■ **Task goal**
Starting at the line below that contains "from other animals" and ending at the line that contains "Price Supplements!", retype each line exactly as it stands, but omit the pictures.

■ **Information**
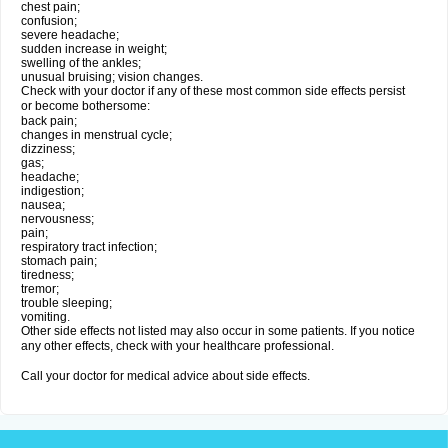
chest pain;
confusion;
severe headache;
sudden increase in weight;
swelling of the ankles;
unusual bruising; vision changes.
Check with your doctor if any of these most common side effects persist
or become bothersome:
back pain;
changes in menstrual cycle;
dizziness;
gas;
headache;
indigestion;
nausea;
nervousness;
pain;
respiratory tract infection;
stomach pain;
tiredness;
tremor;
trouble sleeping;
vomiting.
Other side effects not listed may also occur in some patients. If you notice
any other effects, check with your healthcare professional.
Call your doctor for medical advice about side effects.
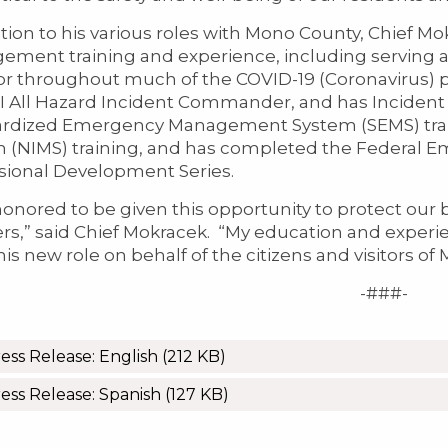
ition to his various roles with Mono County, Chief 
ment training and experience, including serving 
or throughout much of the COVID-19 (Coronavirus) 
II All Hazard Incident Commander, and has Inciden
rdized Emergency Management System (SEMS) trai
 (NIMS) training, and has completed the Federal
sional Development Series.
honored to be given this opportunity to protect our
ers,” said Chief Mokracek. “My education and experie
 this new role on behalf of the citizens and visitors o
-###-
ess Release: English
(212 KB)
ess Release: Spanish
(127 KB)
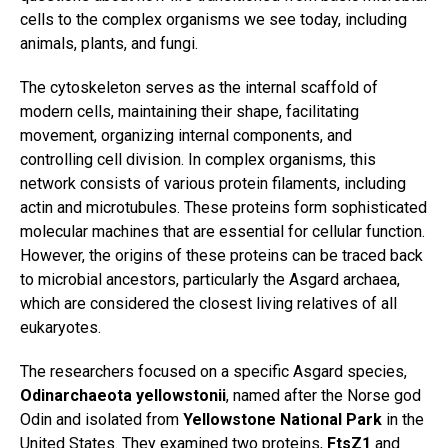
cells to the complex organisms we see today, including
animals, plants, and fungi.
The cytoskeleton serves as the internal scaffold of
modern cells, maintaining their shape, facilitating
movement, organizing internal components, and
controlling cell division. In complex organisms, this
network consists of various protein filaments, including
actin and microtubules. These proteins form sophisticated
molecular machines that are essential for cellular function.
However, the origins of these proteins can be traced back
to microbial ancestors, particularly the Asgard archaea,
which are considered the closest living relatives of all
eukaryotes.
The researchers focused on a specific Asgard species,
Odinarchaeota yellowstonii
, named after the Norse god
Odin and isolated from
Yellowstone National Park
in the
United States. They examined two proteins,
FtsZ1
and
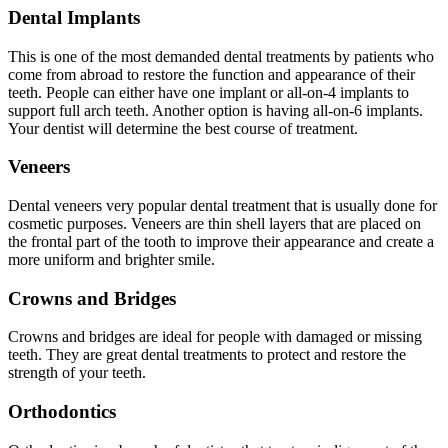
Dental Implants
This is one of the most demanded dental treatments by patients who
come from abroad to restore the function and appearance of their
teeth. People can either have one implant or all-on-4 implants to
support full arch teeth. Another option is having all-on-6 implants.
Your dentist will determine the best course of treatment.
Veneers
Dental veneers very popular dental treatment that is usually done for
cosmetic purposes. Veneers are thin shell layers that are placed on
the frontal part of the tooth to improve their appearance and create a
more uniform and brighter smile.
Crowns and Bridges
Crowns and bridges are ideal for people with damaged or missing
teeth. They are great dental treatments to protect and restore the
strength of your teeth.
Orthodontics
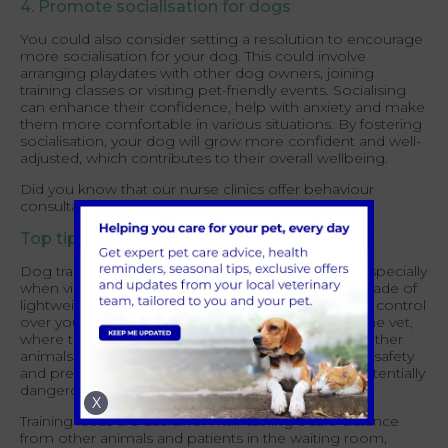
4. Promote socialisation for dogs
You could also consider setting a resolution to encourage
more socialisation for your dog. This could involve
arranging playdates with other dog owners, joining
training classes or visiting pet-friendly events. Socialising
can enhance their confidence, help with anxiety and make
them more comfortable in various situations. By fostering
socialisation, your dog will grow more confident and well-
adjusted, which contributes to their overall wellbeing.
Did you know that our nurse clinics offer behaviour
consultations?
Find out more.
Top tip for bringing your dog to the vet:
Dog training leads are invaluable for pet owners, especially
when visiting the vets. These long leads, typically made of
lightweight and durable materials, allow for greater control
over your dog in various situations. When visiting the vet,
where there may be unfamiliar smells, sounds, or other
animals, a training lead can help ensure your dog's safety
and prevent them from getting into stressful or potentially
dangerous situations.
X
Training leads are useful for maintaining a safe distance
from other animals and patients in the waiting room,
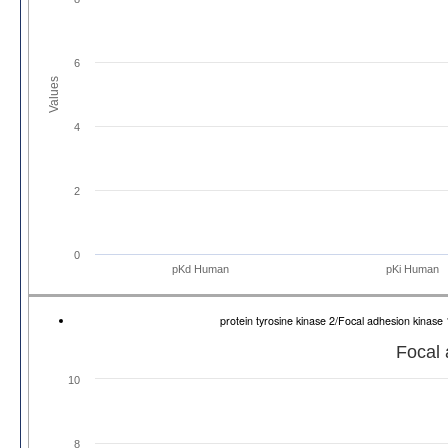
6
Values
4
2
0
pKd Human
pKi Human
protein tyrosine kinase 2/Focal adhesion kina
Focal 
10
8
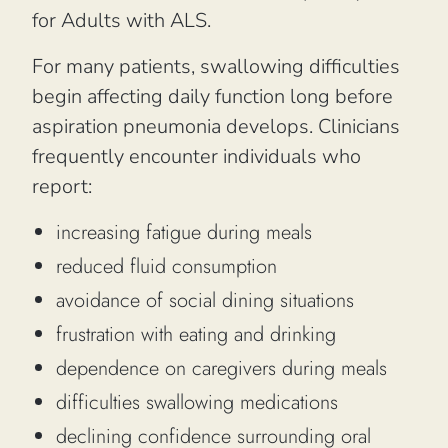
for Adults with ALS.
For many patients, swallowing difficulties
begin affecting daily function long before
aspiration pneumonia develops. Clinicians
frequently encounter individuals who
report:
increasing fatigue during meals
reduced fluid consumption
avoidance of social dining situations
frustration with eating and drinking
dependence on caregivers during meals
difficulties swallowing medications
declining confidence surrounding oral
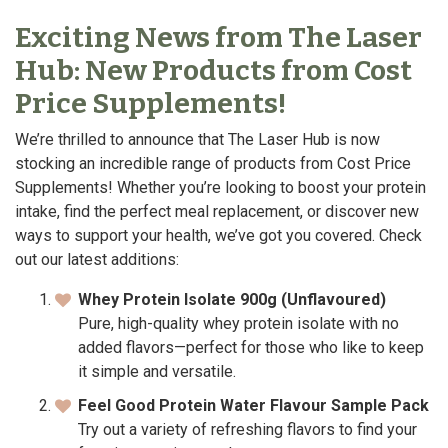
Exciting News from The Laser
Hub: New Products from Cost
Price Supplements!
We’re thrilled to announce that The Laser Hub is now
stocking an incredible range of products from Cost Price
Supplements! Whether you’re looking to boost your protein
intake, find the perfect meal replacement, or discover new
ways to support your health, we’ve got you covered. Check
out our latest additions:
Whey Protein Isolate 900g (Unflavoured)
Pure, high-quality whey protein isolate with no
added flavors—perfect for those who like to keep
it simple and versatile.
Feel Good Protein Water Flavour Sample Pack
Try out a variety of refreshing flavors to find your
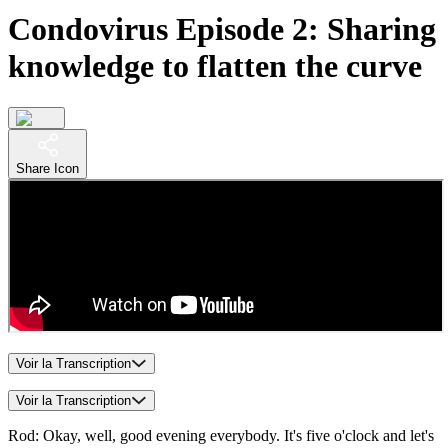
Condovirus Episode 2: Sharing
knowledge to flatten the curve
Share Icon
Voir la Transcription
Voir la Transcription
Rod: Okay, well, good evening everybody. It's five o'clock and let's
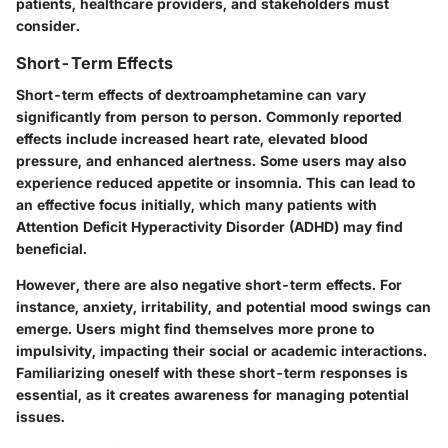
patients, healthcare providers, and stakeholders must
consider.
Short-Term Effects
Short-term effects of dextroamphetamine can vary
significantly from person to person. Commonly reported
effects include increased heart rate, elevated blood
pressure, and enhanced alertness. Some users may also
experience reduced appetite or insomnia. This can lead to
an effective focus initially, which many patients with
Attention Deficit Hyperactivity Disorder (ADHD) may find
beneficial.
However, there are also negative short-term effects. For
instance, anxiety, irritability, and potential mood swings can
emerge. Users might find themselves more prone to
impulsivity, impacting their social or academic interactions.
Familiarizing oneself with these short-term responses is
essential, as it creates awareness for managing potential
issues.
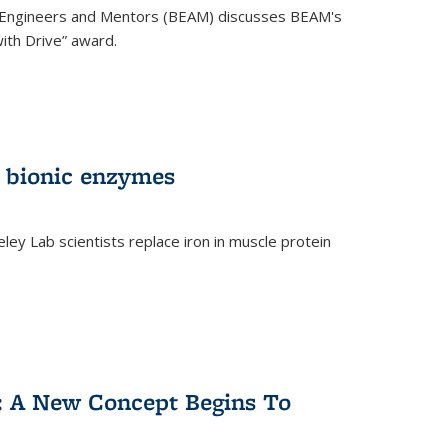
 Engineers and Mentors (BEAM) discusses BEAM's
ith Drive” award.
 bionic enzymes
eley Lab scientists replace iron in muscle protein
)
y: A New Concept Begins To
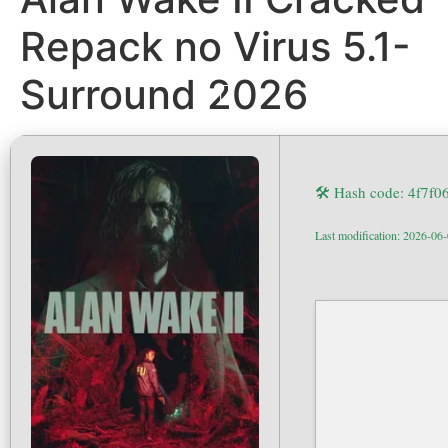
Repack no Virus 5.1-
Surround 2026
🛠 Hash code: 4f7f
Last modification: 2026-06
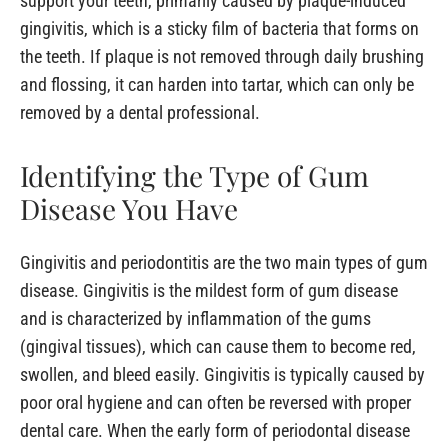
support your teeth, primarily caused by plaque-induced
gingivitis, which is a sticky film of bacteria that forms on
the teeth. If plaque is not removed through daily brushing
and flossing, it can harden into tartar, which can only be
removed by a dental professional.
Identifying the Type of Gum
Disease You Have
Gingivitis and periodontitis are the two main types of gum
disease. Gingivitis is the mildest form of gum disease
and is characterized by inflammation of the gums
(gingival tissues), which can cause them to become red,
swollen, and bleed easily. Gingivitis is typically caused by
poor oral hygiene and can often be reversed with proper
dental care. When the early form of periodontal disease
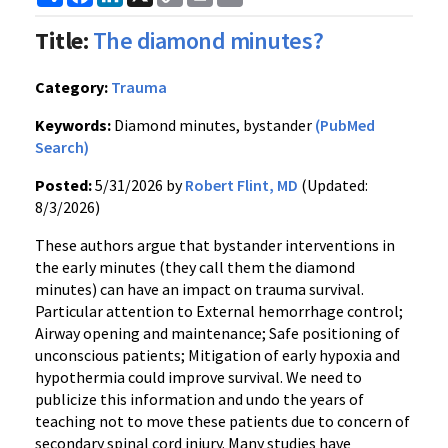
Link
Title:
The diamond minutes?
Category:
Trauma
Keywords:
Diamond minutes, bystander
(PubMed
Search)
Posted:
5/31/2026 by
Robert Flint, MD
(Updated:
8/3/2026)
These authors argue that bystander interventions in
the early minutes (they call them the diamond
minutes) can have an impact on trauma survival.
Particular attention to External hemorrhage control;
Airway opening and maintenance; Safe positioning of
unconscious patients; Mitigation of early hypoxia and
hypothermia could improve survival. We need to
publicize this information and undo the years of
teaching not to move these patients due to concern of
secondary spinal cord injury. Many studies have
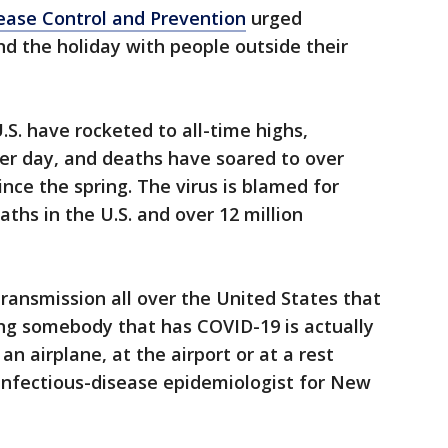
ease Control and Prevention
urged
nd the holiday with people outside their
.S. have rocketed to all-time highs,
er day, and deaths have soared to over
ince the spring. The virus is blamed for
ths in the U.S. and over 12 million
ransmission all over the United States that
ng somebody that has COVID-19 is actually
 an airplane, at the airport or at a rest
 infectious-disease epidemiologist for New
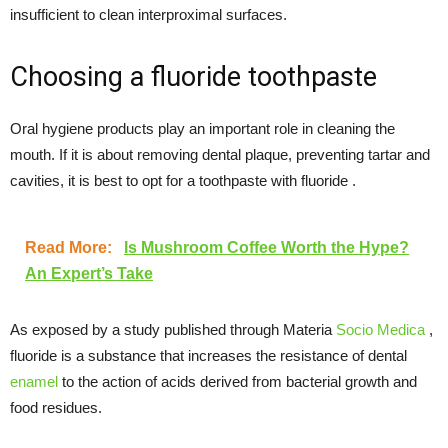
insufficient to clean interproximal surfaces.
Choosing a fluoride toothpaste
Oral hygiene products play an important role in cleaning the
mouth. If it is about removing dental plaque, preventing tartar and
cavities, it is best to opt for a toothpaste with fluoride .
Read More:
Is Mushroom Coffee Worth the Hype?
An Expert’s Take
As exposed by a study published through Materia
Socio Medica
,
fluoride is a substance that increases the resistance of dental
enamel
to the action of acids derived from bacterial growth and
food residues.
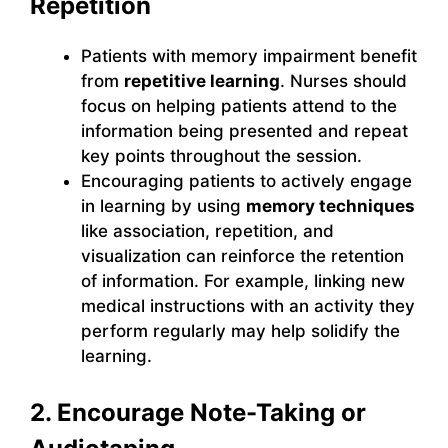
Repetition
Patients with memory impairment benefit
from
repetitive learning
. Nurses should
focus on helping patients attend to the
information being presented and repeat
key points throughout the session.
Encouraging patients to actively engage
in learning by using
memory techniques
like association, repetition, and
visualization can reinforce the retention
of information. For example, linking new
medical instructions with an activity they
perform regularly may help solidify the
learning.
2. Encourage Note-Taking or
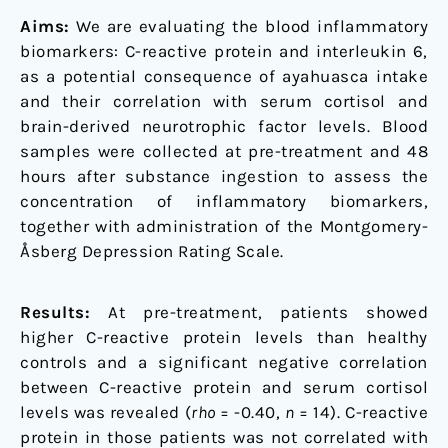
Aims:
We are evaluating the blood inflammatory
biomarkers: C-reactive protein and interleukin 6,
as a potential consequence of ayahuasca intake
and their correlation with serum cortisol and
brain-derived neurotrophic factor levels. Blood
samples were collected at pre-treatment and 48
hours after substance ingestion to assess the
concentration of inflammatory biomarkers,
together with administration of the Montgomery-
Åsberg Depression Rating Scale.
Results:
At pre-treatment, patients showed
higher C-reactive protein levels than healthy
controls and a significant negative correlation
between C-reactive protein and serum cortisol
levels was revealed (
rho
= -0.40,
n
= 14). C-reactive
protein in those patients was not correlated with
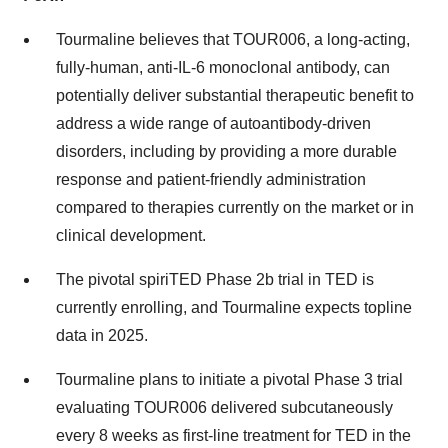
Tourmaline believes that TOUR006, a long-acting,
fully-human, anti-IL-6 monoclonal antibody, can
potentially deliver substantial therapeutic benefit to
address a wide range of autoantibody-driven
disorders, including by providing a more durable
response and patient-friendly administration
compared to therapies currently on the market or in
clinical development.
The pivotal spiriTED Phase 2b trial in TED is
currently enrolling, and Tourmaline expects topline
data in 2025.
Tourmaline plans to initiate a pivotal Phase 3 trial
evaluating TOUR006 delivered subcutaneously
every 8 weeks as first-line treatment for TED in the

■ **Written reply**
from other animals and patients in the waiting room,
6
Values
4
2
0
pKd Human
pKi Human
protein tyrosine kinase 2/Focal adhesion kina
Focal 
10
8
for Adults with ALS.
For many patients, swallowing difficulties
begin affecting daily function long before
aspiration pneumonia develops. Clinicians
frequently encounter individuals who
report:
increasing fatigue during meals
reduced fluid consumption
avoidance of social dining situations
frustration with eating and drinking
dependence on caregivers during meals
difficulties swallowing medications
declining confidence surrounding oral
Exciting News from The Laser
Hub: New Products from Cost
Price Supplements!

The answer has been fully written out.